Chapter 3 Flashcards
(16 cards)
abscissa vs. ordinate vs. zero point
- abscissa: the horizontal or x axis
- ordinate: the vertical or y axis
- zero point: intersection of abscissa and ordinate
histogram
graph which uses bars to represent frequency or relative frequency
interval midpoint
on a histogram, the point halfway between apparent/real limits of an interval
frequency polygon
a graph that consists of a series of connected dots above the midpoint of each possible class interval (height of dots corresponds to frequency or relative frequency)
when to use histogram vs. frequency polygon?

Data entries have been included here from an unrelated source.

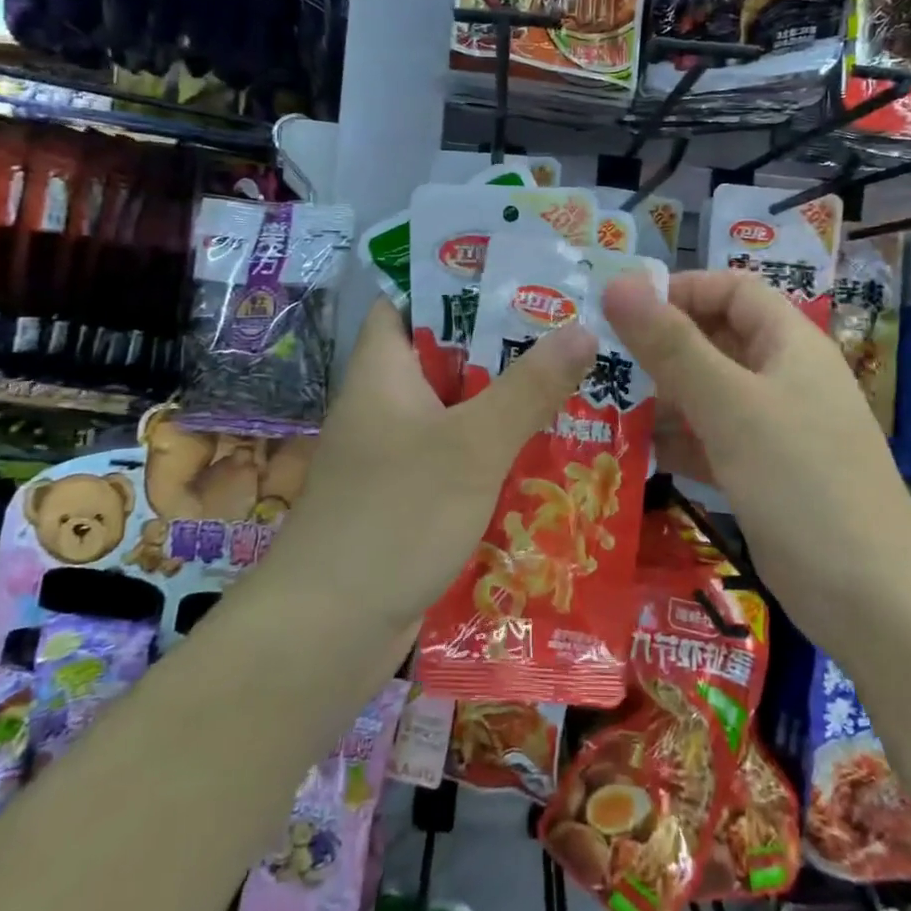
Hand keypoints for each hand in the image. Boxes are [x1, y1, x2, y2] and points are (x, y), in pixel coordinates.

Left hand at [261, 299, 597, 634]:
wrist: (328, 632)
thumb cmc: (395, 517)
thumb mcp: (472, 445)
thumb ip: (529, 387)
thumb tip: (582, 327)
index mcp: (383, 371)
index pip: (407, 302)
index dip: (456, 283)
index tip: (520, 278)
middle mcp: (384, 405)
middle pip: (445, 358)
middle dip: (504, 347)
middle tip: (571, 333)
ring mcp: (394, 456)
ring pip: (457, 413)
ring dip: (507, 405)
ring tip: (576, 387)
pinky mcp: (407, 500)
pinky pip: (458, 460)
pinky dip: (495, 455)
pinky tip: (547, 459)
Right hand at [602, 269, 909, 630]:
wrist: (871, 599)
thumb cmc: (801, 482)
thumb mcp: (730, 406)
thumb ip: (671, 346)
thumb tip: (618, 284)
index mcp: (789, 344)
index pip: (732, 290)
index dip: (681, 290)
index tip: (624, 311)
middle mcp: (784, 377)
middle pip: (716, 340)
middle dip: (661, 348)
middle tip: (600, 362)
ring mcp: (775, 428)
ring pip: (709, 394)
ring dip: (662, 397)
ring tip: (603, 406)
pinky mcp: (762, 473)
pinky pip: (711, 440)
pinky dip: (677, 441)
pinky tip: (634, 453)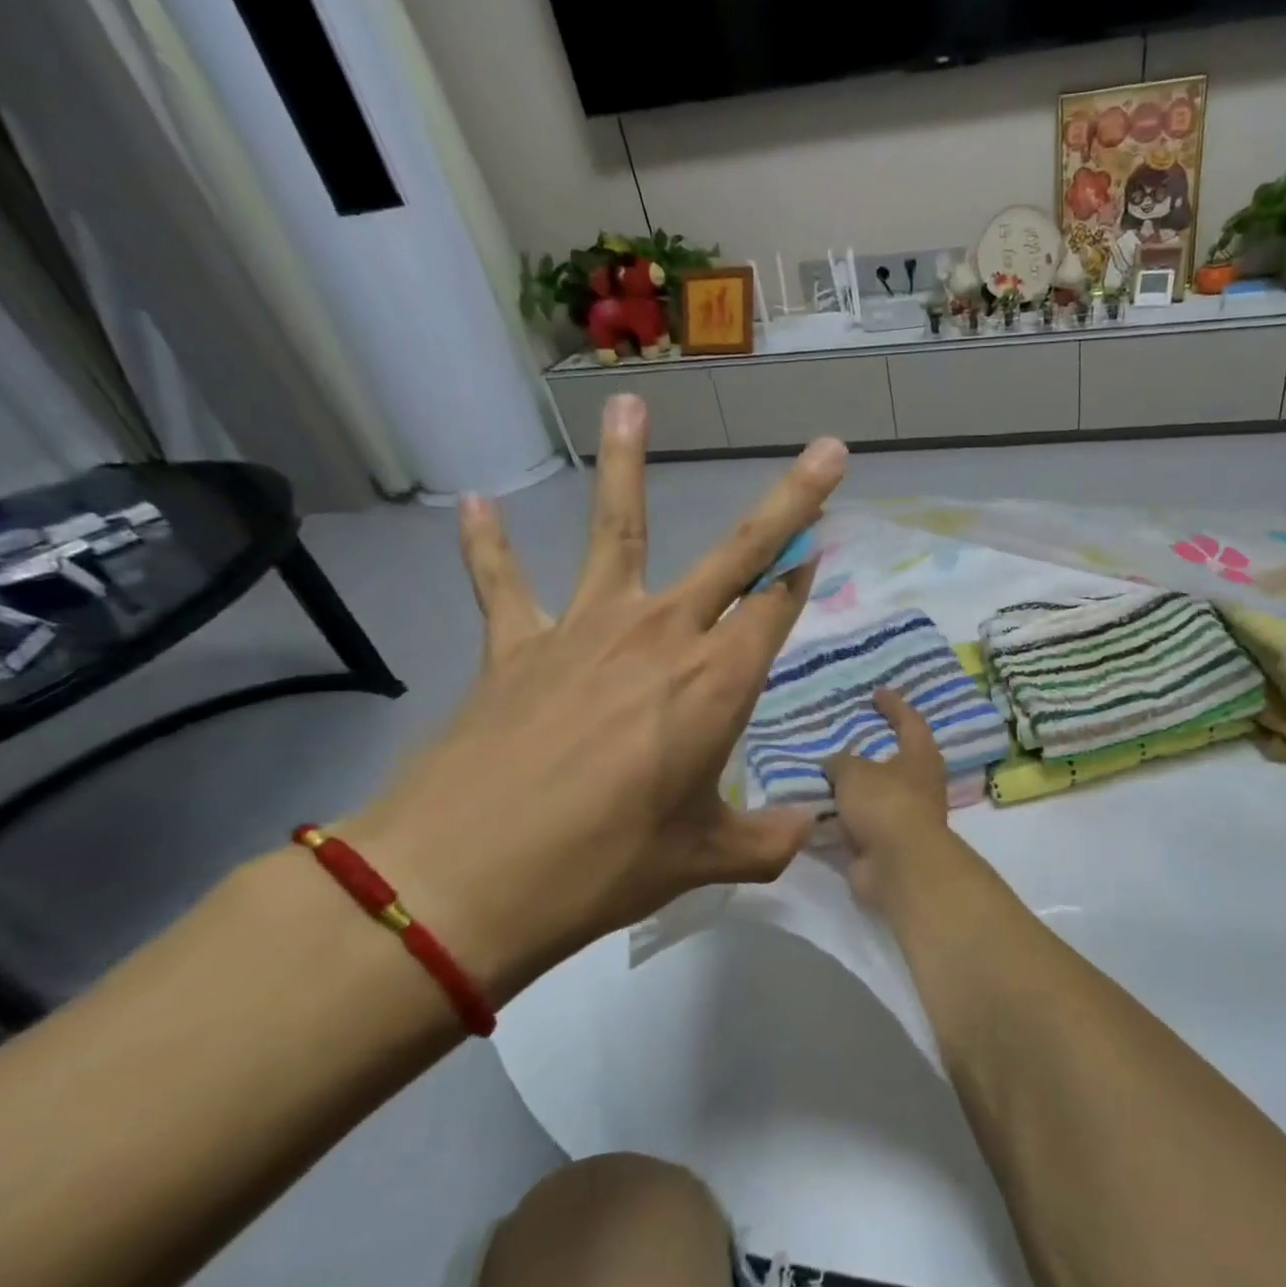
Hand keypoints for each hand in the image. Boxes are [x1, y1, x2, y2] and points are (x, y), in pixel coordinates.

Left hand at [346, 395, 846, 999]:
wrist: (458, 882)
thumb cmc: (599, 867)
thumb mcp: (700, 859)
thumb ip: (766, 840)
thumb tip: (809, 830)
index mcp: (716, 683)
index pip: (776, 608)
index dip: (804, 576)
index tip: (822, 544)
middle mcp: (662, 636)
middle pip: (738, 552)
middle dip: (791, 502)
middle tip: (827, 450)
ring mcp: (585, 631)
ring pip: (616, 532)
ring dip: (626, 465)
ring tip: (631, 404)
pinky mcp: (515, 646)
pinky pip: (503, 584)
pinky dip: (487, 545)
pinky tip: (478, 503)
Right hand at [823, 689, 954, 907]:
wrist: (898, 866)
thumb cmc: (885, 803)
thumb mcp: (854, 771)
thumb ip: (841, 762)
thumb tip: (834, 765)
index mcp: (919, 756)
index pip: (909, 721)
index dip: (893, 705)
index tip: (877, 692)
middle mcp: (917, 784)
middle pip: (893, 759)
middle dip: (869, 750)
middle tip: (841, 736)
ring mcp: (902, 816)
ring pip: (872, 795)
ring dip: (851, 788)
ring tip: (819, 774)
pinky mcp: (884, 844)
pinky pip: (857, 824)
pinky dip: (839, 818)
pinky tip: (813, 809)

- histograms often used for ungrouped frequency distributions of discrete variables and is good at displaying relative frequency
- frequency polygons often used for grouped frequency distributions and are good at comparing 2 or more distributions
bar diagram
- used for qualitative data
- similar to histogram, except there is space between the bars
pie chart
- used for qualitative data
- pieces of pie show frequency
cumulative percentage curve
- graph consisting of a series of connected dots above the upper real limits of each possible class interval (height of dots = cumulative percentage
- because the dots only increase and never come down, it can result in an ogive (s-shaped) curve
skewed distribution
- nonsymmetrical
- one tail slants either to the left (negatively skewed) or the right (positively skewed)
kurtosis (platykurtic, leptokurtic, mesokurtic)
- kurtosis: degree of peakedness of a graph
- platykurtic: distribution is flatter than normal curve
- leptokurtic: distribution is more peaked than normal curve
- mesokurtic: distribution is the same peakedness as normative distribution
normal curve
- symmetrical around a vertical line at the median
- ex. height of males, IQ scores
bimodal distribution
- 2 distinctly different points around which the scores tend to cluster
- bigger bump is the major mode and smaller bump is the minor mode
- ex. height of adults
rectangular distribution
- symmetrical distribution with a constant frequency for all values of x
- ex. rolls of 2 fair die
positively skewed distribution**
- distribution tails off towards higher end
- ex. income of working Canadians
negatively skewed distribution**
- distribution tails off towards lower end
- ex. Number of teeth for 50-year-old adults
J-shaped distribution
- highest (or lowest) score is the most frequent
- can be positively or negatively skewed
- ex. positive skew: number of chin-ups done by 80-year-olds